REQUIRED ACTION: Starting at the line with "left eye: (477, 360)" and ending at the line with "right front paw: (454, 88)", print exactly the lines of the entries below. Pictures do not belong in the copy.
START DATA EXTRACTS
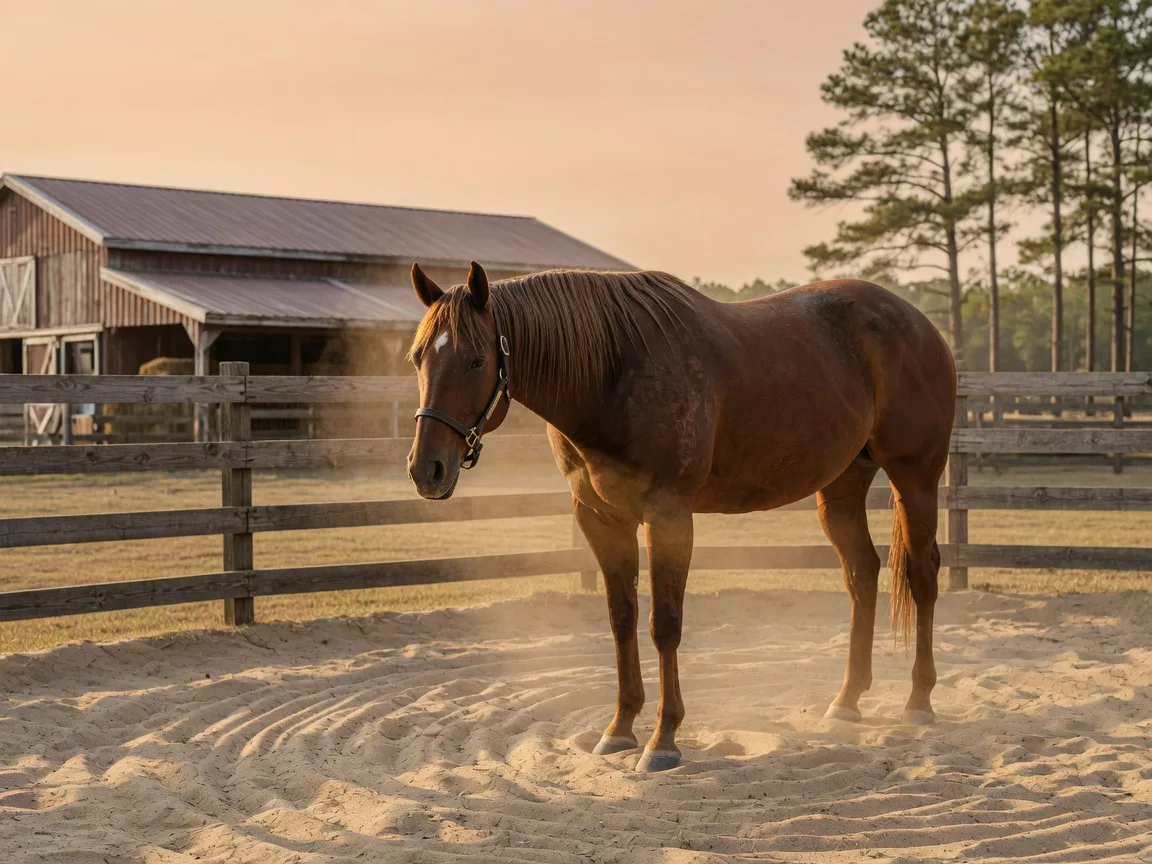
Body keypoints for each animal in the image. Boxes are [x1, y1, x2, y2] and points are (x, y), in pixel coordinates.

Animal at [405, 261, 956, 772]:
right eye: (417, 357)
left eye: (477, 360)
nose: (426, 469)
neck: (611, 373)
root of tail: (921, 325)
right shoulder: (601, 518)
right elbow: (621, 619)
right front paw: (620, 728)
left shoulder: (668, 515)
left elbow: (664, 624)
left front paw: (663, 740)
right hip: (842, 486)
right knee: (862, 572)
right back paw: (846, 701)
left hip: (915, 478)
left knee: (923, 574)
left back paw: (919, 700)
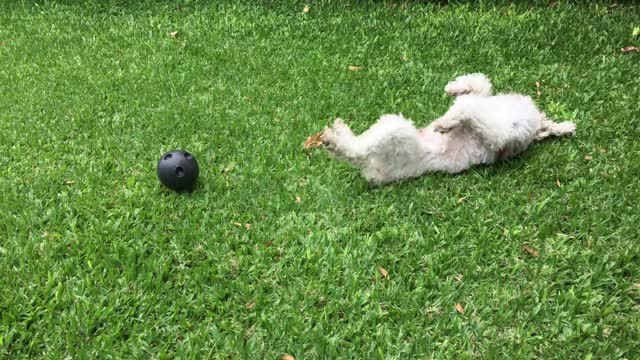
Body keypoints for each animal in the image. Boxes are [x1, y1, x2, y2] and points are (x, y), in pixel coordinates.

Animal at [322, 73, 576, 186]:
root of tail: (377, 171)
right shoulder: (488, 105)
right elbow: (480, 85)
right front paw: (454, 88)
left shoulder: (500, 137)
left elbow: (468, 108)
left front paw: (447, 121)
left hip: (397, 132)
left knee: (359, 150)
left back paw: (335, 138)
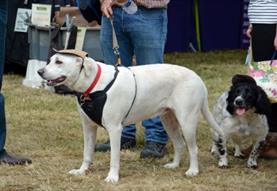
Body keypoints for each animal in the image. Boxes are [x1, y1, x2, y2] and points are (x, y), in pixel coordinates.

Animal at [36, 48, 223, 182]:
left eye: (59, 61)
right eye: (50, 61)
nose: (39, 71)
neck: (93, 86)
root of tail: (197, 77)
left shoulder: (115, 130)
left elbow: (114, 157)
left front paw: (112, 177)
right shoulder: (88, 128)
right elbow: (87, 153)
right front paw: (82, 171)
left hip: (187, 122)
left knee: (193, 148)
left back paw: (193, 171)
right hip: (168, 119)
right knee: (179, 143)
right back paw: (174, 165)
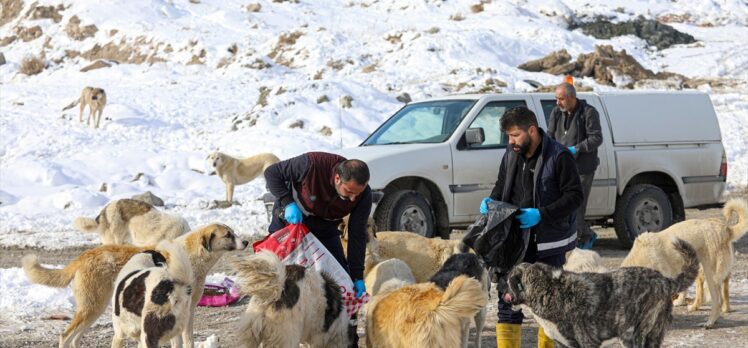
END DATA EXTRACTS
ANSWER AREA:
left eye: (477, 360)
nose: (426, 469)
neck: (611, 373)
root of tail: (921, 325)
right shoulder: (601, 518)
right elbow: (621, 619)
right front paw: (620, 728)
left shoulder: (668, 515)
left elbow: (664, 624)
left front paw: (663, 740)
right hip: (842, 486)
right knee: (862, 572)
right back paw: (846, 701)
left hip: (915, 478)
left knee: (923, 574)
left back paw: (919, 700)
Body keypoints for each animal in the image. Boxes are [x1, y1, x2, y2] and points are (x, y), in pixel coordinates.

Animal at [322, 73, 576, 186]:
root of tail: (377, 171)
right shoulder: (488, 105)
right elbow: (480, 85)
right front paw: (454, 88)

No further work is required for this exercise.